Because only the text is wanted, repeat the records below exactly and omit the pictures.

______

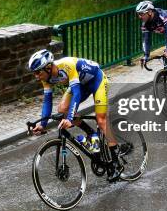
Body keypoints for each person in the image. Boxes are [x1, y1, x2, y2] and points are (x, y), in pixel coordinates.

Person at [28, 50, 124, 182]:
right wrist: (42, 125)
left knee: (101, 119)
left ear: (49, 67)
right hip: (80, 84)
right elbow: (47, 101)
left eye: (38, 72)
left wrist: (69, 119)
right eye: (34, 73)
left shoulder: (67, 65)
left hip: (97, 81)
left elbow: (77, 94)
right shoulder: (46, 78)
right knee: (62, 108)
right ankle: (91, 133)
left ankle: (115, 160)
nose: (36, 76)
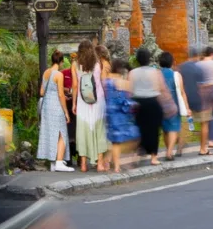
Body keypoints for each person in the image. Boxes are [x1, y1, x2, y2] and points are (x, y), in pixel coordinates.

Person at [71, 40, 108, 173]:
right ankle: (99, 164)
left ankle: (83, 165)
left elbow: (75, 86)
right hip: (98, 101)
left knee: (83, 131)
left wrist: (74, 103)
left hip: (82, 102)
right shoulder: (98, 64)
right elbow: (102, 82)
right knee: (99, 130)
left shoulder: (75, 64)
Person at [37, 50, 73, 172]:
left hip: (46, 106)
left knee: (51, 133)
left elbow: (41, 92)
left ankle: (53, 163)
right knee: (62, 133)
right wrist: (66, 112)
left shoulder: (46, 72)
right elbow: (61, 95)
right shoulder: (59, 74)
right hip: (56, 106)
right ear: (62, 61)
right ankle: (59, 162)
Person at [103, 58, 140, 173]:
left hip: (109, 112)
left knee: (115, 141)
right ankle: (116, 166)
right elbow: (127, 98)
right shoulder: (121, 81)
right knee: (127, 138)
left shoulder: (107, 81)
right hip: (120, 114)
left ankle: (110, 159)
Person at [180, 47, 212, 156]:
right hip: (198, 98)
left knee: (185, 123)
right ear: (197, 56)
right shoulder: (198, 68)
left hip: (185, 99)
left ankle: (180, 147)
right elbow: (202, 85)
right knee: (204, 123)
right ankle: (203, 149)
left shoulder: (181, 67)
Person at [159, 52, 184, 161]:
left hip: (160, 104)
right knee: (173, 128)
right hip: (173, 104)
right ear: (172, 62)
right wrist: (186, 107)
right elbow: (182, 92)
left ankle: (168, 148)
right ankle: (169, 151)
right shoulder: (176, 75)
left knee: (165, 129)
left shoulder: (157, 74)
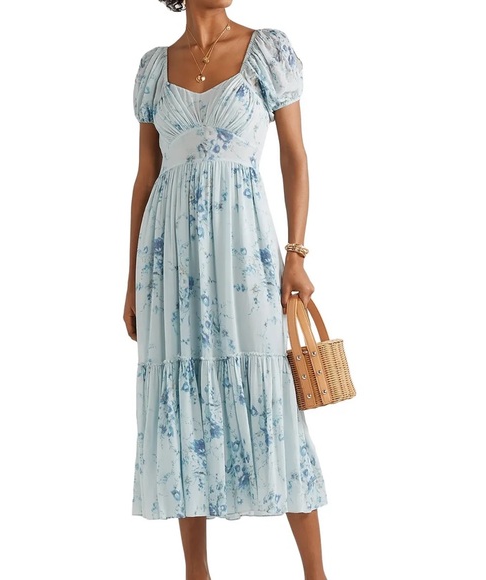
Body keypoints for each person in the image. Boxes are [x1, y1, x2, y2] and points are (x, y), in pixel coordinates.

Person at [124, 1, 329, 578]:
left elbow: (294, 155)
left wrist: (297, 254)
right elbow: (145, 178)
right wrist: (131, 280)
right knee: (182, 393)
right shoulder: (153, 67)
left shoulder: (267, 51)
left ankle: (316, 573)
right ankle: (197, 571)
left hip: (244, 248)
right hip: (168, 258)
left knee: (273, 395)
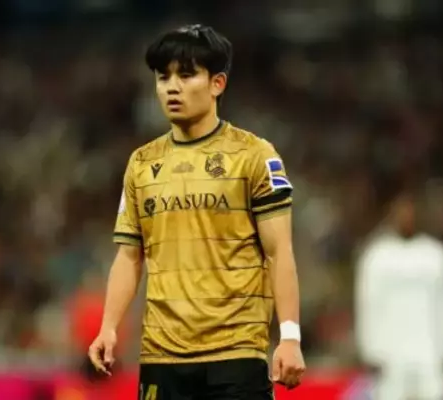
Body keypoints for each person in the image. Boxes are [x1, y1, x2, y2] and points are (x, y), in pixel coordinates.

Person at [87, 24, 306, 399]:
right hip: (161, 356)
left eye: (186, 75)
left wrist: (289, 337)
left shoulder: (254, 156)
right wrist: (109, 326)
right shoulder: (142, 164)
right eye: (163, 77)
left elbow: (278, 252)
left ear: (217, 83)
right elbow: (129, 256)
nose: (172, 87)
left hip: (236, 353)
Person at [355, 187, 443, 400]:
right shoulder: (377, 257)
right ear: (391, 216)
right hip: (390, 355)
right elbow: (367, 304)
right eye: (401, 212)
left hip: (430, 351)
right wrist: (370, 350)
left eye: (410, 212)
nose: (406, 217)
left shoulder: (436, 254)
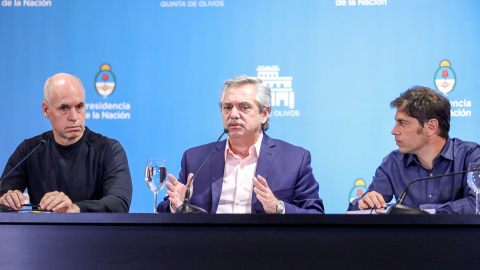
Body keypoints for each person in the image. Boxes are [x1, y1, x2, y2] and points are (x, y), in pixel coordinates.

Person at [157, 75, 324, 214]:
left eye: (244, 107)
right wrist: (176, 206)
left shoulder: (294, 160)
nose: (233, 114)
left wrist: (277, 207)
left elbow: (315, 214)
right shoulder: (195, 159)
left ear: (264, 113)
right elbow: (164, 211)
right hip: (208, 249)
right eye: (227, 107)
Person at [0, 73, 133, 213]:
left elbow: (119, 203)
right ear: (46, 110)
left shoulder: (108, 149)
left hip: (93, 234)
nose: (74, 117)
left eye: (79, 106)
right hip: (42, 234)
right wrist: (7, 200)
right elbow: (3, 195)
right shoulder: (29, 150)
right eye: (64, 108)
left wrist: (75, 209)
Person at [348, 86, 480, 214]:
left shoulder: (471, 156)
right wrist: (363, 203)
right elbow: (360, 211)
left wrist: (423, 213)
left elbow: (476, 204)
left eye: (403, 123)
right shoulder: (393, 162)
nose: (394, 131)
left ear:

______

WRITTEN SOLUTION:
Body keypoints for each person in the image. Boxes are [x1, y1, x2, y2] and points are (x, y), in pixel coordinates.

Person at [28, 50, 124, 182]:
right wrist: (42, 125)
left knee: (101, 119)
left ear: (49, 67)
right hip: (80, 84)
right elbow: (47, 101)
left eye: (38, 72)
left wrist: (69, 119)
right eye: (34, 73)
left shoulder: (67, 65)
left hip: (97, 81)
left elbow: (77, 94)
right shoulder: (46, 78)
right knee: (62, 108)
right ankle: (91, 133)
left ankle: (115, 160)
nose: (36, 76)
Body keypoints for each person in the image. Boxes are [x1, y1, x2, y2] and points are (x, y), in pixel coordinates.

Person at [71, 40, 108, 173]:
right ankle: (99, 164)
left ankle: (83, 165)
left elbow: (75, 86)
right hip: (98, 101)
left knee: (83, 131)
left wrist: (74, 103)
left hip: (82, 102)
right shoulder: (98, 64)
right elbow: (102, 82)
right knee: (99, 130)
left shoulder: (75, 64)
Person at [37, 50, 73, 172]:
left hip: (46, 106)
left knee: (51, 133)
left elbow: (41, 92)
left ankle: (53, 163)
right knee: (62, 133)
right wrist: (66, 112)
left shoulder: (46, 72)
right elbow: (61, 95)
right shoulder: (59, 74)
right hip: (56, 106)
right ear: (62, 61)
right ankle: (59, 162)
Person at [103, 58, 140, 173]:
left hip: (109, 112)
left knee: (115, 141)
right ankle: (116, 166)
right elbow: (127, 98)
right shoulder: (121, 81)
right knee: (127, 138)
left shoulder: (107, 81)
right hip: (120, 114)
left ankle: (110, 159)
Person at [180, 47, 212, 156]:
right hip: (198, 98)
left knee: (185, 123)
right ear: (197, 56)
right shoulder: (198, 68)
left hip: (185, 99)
left ankle: (180, 147)
right elbow: (202, 85)
right knee: (204, 123)
right ankle: (203, 149)
left shoulder: (181, 67)
Person at [159, 52, 184, 161]:
left hip: (160, 104)
right knee: (173, 128)
right hip: (173, 104)
right ear: (172, 62)
right wrist: (186, 107)
right elbow: (182, 92)
left ankle: (168, 148)
right ankle: (169, 151)
right shoulder: (176, 75)
left knee: (165, 129)
left shoulder: (157, 74)
Body keypoints for each person in the image. Boxes are [x1, y1, x2, y2] and points are (x, y), in pixel coordinates.

Person at [124, 1, 329, 578]:
left elbow: (294, 155)
left wrist: (297, 254)
right elbow: (145, 178)
right wrist: (131, 280)
right knee: (182, 393)
right shoulder: (153, 67)
left shoulder: (267, 51)
left ankle: (316, 573)
right ankle: (197, 571)
left hip: (244, 248)
right hip: (168, 258)
left knee: (273, 395)
Body keypoints for each person in the image. Boxes are [x1, y1, x2, y2] and points are (x, y), in pixel coordinates.

Person at [87, 24, 306, 399]:
right hip: (161, 356)
left eye: (186, 75)
left wrist: (289, 337)
left shoulder: (254, 156)
right wrist: (109, 326)
right shoulder: (142, 164)
right eye: (163, 77)
left elbow: (278, 252)
left ear: (217, 83)
right elbow: (129, 256)
nose: (172, 87)
left hip: (236, 353)
Person at [355, 187, 443, 400]:
right shoulder: (377, 257)
right ear: (391, 216)
right hip: (390, 355)
right elbow: (367, 304)
right eye: (401, 212)
left hip: (430, 351)
right wrist: (370, 350)
left eye: (410, 212)
nose: (406, 217)
left shoulder: (436, 254)
Body keypoints for each person in the image. Boxes are [x1, y1, x2, y2] and points are (x, y), in pixel coordinates.

Person at [157, 75, 324, 214]:
left eye: (244, 107)
right wrist: (176, 206)
left shoulder: (294, 160)
nose: (233, 114)
left wrist: (277, 207)
left elbow: (315, 214)
right shoulder: (195, 159)
left ear: (264, 113)
right elbow: (164, 211)
right hip: (208, 249)
right eye: (227, 107)
Person at [0, 73, 133, 213]:
left elbow: (119, 203)
right ear: (46, 110)
left shoulder: (108, 149)
left hip: (93, 234)
nose: (74, 117)
left eye: (79, 106)
right hip: (42, 234)
right wrist: (7, 200)
right elbow: (3, 195)
right shoulder: (29, 150)
right eye: (64, 108)
left wrist: (75, 209)
Person at [348, 86, 480, 214]:
left shoulder: (471, 156)
right wrist: (363, 203)
right elbow: (360, 211)
left wrist: (423, 213)
left elbow: (476, 204)
left eye: (403, 123)
right shoulder: (393, 162)
nose: (394, 131)
left ear:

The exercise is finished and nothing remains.